-- Opening Marker --

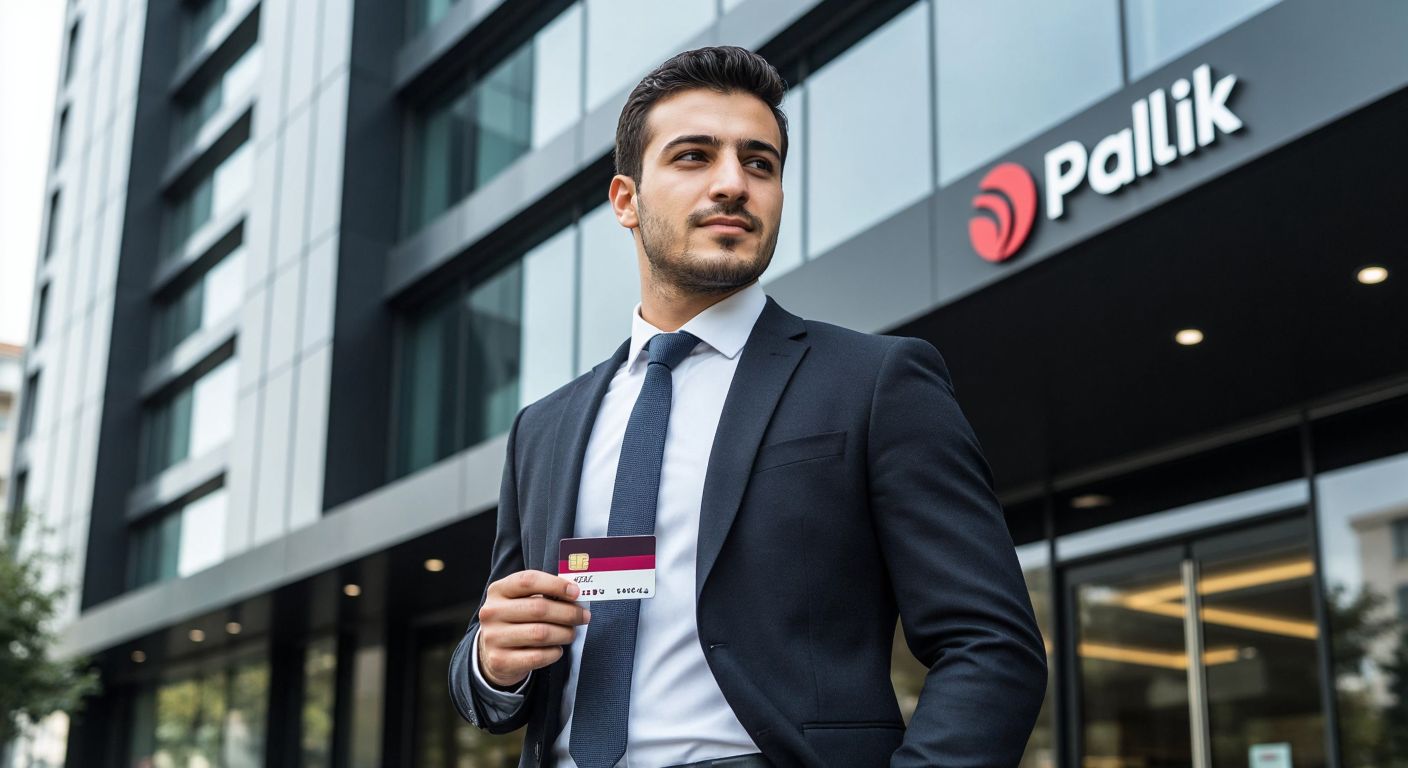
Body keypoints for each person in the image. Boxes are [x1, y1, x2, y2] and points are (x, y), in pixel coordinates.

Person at [448, 46, 1047, 768]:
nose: (733, 183)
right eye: (694, 157)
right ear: (626, 201)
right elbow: (489, 664)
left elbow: (991, 645)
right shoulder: (541, 431)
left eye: (759, 163)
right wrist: (489, 661)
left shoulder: (877, 382)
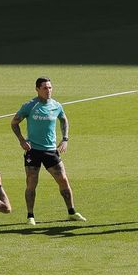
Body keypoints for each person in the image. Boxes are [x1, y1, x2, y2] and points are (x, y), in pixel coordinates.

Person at [11, 76, 86, 224]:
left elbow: (64, 119)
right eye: (45, 88)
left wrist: (65, 139)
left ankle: (71, 211)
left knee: (63, 180)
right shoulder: (29, 106)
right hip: (33, 151)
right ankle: (30, 216)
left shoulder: (56, 106)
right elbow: (14, 123)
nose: (48, 91)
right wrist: (21, 140)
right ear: (37, 89)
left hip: (51, 150)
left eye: (50, 87)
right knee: (31, 182)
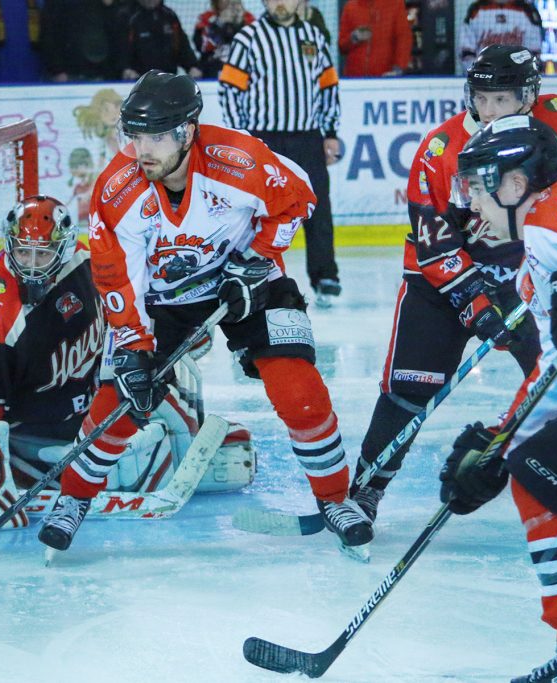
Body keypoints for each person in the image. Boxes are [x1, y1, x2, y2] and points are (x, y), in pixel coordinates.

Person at [38, 70, 372, 552]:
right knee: (124, 398)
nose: (143, 150)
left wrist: (256, 258)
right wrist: (134, 346)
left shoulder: (237, 160)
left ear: (187, 131)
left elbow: (299, 196)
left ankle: (335, 498)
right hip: (164, 302)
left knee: (297, 387)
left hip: (248, 283)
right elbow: (116, 277)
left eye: (156, 137)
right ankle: (73, 499)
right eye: (135, 136)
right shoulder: (117, 191)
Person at [349, 44, 557, 536]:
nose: (491, 111)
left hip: (531, 273)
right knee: (411, 385)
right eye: (483, 99)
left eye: (504, 99)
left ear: (530, 94)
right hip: (447, 279)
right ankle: (367, 488)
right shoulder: (441, 149)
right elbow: (433, 245)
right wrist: (476, 303)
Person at [441, 114, 557, 683]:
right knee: (540, 463)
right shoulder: (541, 259)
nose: (470, 205)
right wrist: (500, 445)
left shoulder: (556, 213)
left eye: (477, 187)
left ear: (515, 185)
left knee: (541, 470)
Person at [0, 195, 249, 504]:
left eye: (41, 255)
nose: (30, 265)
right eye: (23, 253)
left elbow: (132, 307)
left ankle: (186, 446)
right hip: (31, 432)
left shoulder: (84, 263)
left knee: (162, 397)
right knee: (125, 466)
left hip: (83, 406)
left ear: (65, 247)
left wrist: (182, 322)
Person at [218, 0, 343, 306]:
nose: (280, 3)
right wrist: (243, 136)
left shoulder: (314, 36)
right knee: (256, 210)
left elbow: (328, 87)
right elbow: (229, 89)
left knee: (317, 207)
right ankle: (252, 268)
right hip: (264, 140)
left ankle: (325, 275)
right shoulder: (248, 38)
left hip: (307, 138)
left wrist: (330, 132)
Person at [119, 0, 202, 80]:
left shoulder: (170, 16)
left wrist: (192, 66)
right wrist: (125, 68)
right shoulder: (127, 17)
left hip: (169, 80)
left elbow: (182, 46)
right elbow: (120, 49)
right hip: (137, 81)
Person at [38, 0, 113, 82]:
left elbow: (114, 31)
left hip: (101, 71)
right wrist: (57, 70)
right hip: (69, 73)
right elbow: (48, 33)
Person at [458, 0, 542, 71]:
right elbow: (466, 53)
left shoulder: (527, 11)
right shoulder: (476, 10)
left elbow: (534, 53)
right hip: (483, 78)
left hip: (517, 78)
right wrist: (480, 73)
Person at [337, 0, 411, 77]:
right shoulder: (350, 7)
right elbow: (342, 45)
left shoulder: (395, 4)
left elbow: (404, 38)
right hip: (355, 78)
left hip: (385, 77)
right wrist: (354, 37)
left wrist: (398, 69)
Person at [192, 0, 253, 79]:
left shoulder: (248, 18)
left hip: (239, 69)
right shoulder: (206, 18)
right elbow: (202, 47)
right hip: (211, 68)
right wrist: (220, 22)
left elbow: (251, 46)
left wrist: (239, 23)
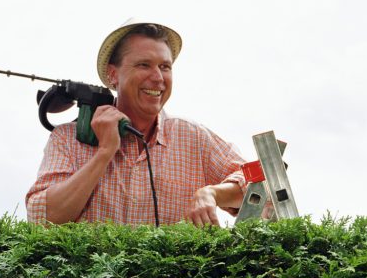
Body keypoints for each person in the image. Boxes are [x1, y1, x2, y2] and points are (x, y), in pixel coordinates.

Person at [26, 19, 245, 226]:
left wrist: (212, 193)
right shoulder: (67, 138)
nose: (158, 77)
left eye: (165, 67)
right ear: (113, 75)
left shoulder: (193, 137)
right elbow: (40, 219)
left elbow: (262, 180)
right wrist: (104, 153)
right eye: (144, 65)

-- Closing Marker --

=== What the task requires ===
Output the lines of the records above exactly as they appear, from the line containing "nose: (143, 150)" through the line containing "left hip: (531, 273)".

=== Answer to this problem ===
nose: (143, 150)
left wrist: (256, 258)
right wrist: (134, 346)
left shoulder: (237, 160)
left ear: (187, 131)
left elbow: (299, 196)
left ankle: (335, 498)
right hip: (164, 302)
left knee: (297, 387)
left hip: (248, 283)
right elbow: (116, 277)
left eye: (156, 137)
right ankle: (73, 499)
right eye: (135, 136)
right shoulder: (117, 191)
Person at [349, 44, 557, 536]:
nose: (491, 111)
left hip: (531, 273)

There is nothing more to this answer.